À ces figures traditionnelles s’ajoutent désormais des créations plus contemporaines. Pièces artistiques, éditions limitées, personnalisation ou formats premium participent à une montée en gamme et à une recherche d’« instagrammabilité ». Pour certains chocolatiers haut de gamme, Pâques tient lieu de laboratoire créatif, parfois qualifié de « fashion week du chocolat ».

UNE DIVERSITÉ DE RECETTES ET DE TENDANCES

Au-delà des formats, la variété des recettes illustre le dynamisme du segment. Les textures se multiplient : pralinés croustillants, inclusions craquantes, garnitures généreuses.

Les saveurs s’internationalisent également, avec des inspirations venues du Japon ou d’Amérique latine (matcha, yuzu, piment, sésame), traduisant l’ouverture du marché à de nouvelles influences. Une inventivité guidée par les attentes des consommateurs, qui peut aussi constituer un levier d’adaptation face à la volatilité des prix du cacao, en réduisant la part ce dernier dans les recettes.

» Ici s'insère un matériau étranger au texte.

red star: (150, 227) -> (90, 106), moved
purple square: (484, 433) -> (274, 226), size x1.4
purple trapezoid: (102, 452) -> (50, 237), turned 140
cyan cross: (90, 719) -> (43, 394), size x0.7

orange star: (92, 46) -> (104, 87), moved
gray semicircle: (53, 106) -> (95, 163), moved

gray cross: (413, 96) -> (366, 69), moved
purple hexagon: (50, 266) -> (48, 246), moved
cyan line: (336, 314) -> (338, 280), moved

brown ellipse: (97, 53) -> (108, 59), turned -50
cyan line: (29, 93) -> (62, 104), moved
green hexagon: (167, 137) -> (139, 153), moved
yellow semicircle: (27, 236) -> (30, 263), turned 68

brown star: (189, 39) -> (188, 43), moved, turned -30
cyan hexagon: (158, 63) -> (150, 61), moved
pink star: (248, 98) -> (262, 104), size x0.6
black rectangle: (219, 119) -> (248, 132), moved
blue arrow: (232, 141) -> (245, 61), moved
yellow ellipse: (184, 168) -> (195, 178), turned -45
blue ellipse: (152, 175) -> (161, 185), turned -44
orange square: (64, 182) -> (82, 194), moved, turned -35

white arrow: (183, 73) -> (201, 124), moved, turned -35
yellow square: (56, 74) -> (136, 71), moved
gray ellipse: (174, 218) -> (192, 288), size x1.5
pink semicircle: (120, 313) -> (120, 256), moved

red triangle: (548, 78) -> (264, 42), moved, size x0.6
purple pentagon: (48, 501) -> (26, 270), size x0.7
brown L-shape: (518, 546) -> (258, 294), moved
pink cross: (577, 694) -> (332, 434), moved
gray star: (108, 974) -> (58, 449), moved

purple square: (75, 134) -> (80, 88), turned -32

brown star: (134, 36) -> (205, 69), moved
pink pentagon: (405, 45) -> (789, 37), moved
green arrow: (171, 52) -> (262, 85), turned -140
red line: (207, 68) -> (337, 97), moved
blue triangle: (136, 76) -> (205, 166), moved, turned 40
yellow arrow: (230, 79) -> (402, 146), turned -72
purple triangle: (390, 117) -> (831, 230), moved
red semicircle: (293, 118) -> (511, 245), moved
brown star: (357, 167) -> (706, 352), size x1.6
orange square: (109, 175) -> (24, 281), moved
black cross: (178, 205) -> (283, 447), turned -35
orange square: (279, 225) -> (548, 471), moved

D’UN POINT DE VUE RÉGLEMENTAIRE

La directive européenne 2000/36/CE, transposée en droit français à travers le « décret cacao-chocolat » (décret n°2003-702), fixe les teneurs minimales en cacao et en beurre de cacao selon les catégories de chocolat (chocolat, chocolat au lait, chocolat blanc, chocolat fourré…). Par ailleurs, le règlement (UE) 2023/915 fixe les teneurs maximales autorisées pour certains contaminants (cadmium par exemple) dans les denrées alimentaires, y compris les produits à base de cacao et de chocolat. Enfin, le règlement européen contre la déforestation et la dégradation des forêts (RDUE) vise à interdire la mise sur le marché ou l’exportation depuis le marché européen de produits (dont le cacao) ayant contribué à la déforestation ou à la dégradation des forêts après le 31 décembre 2020.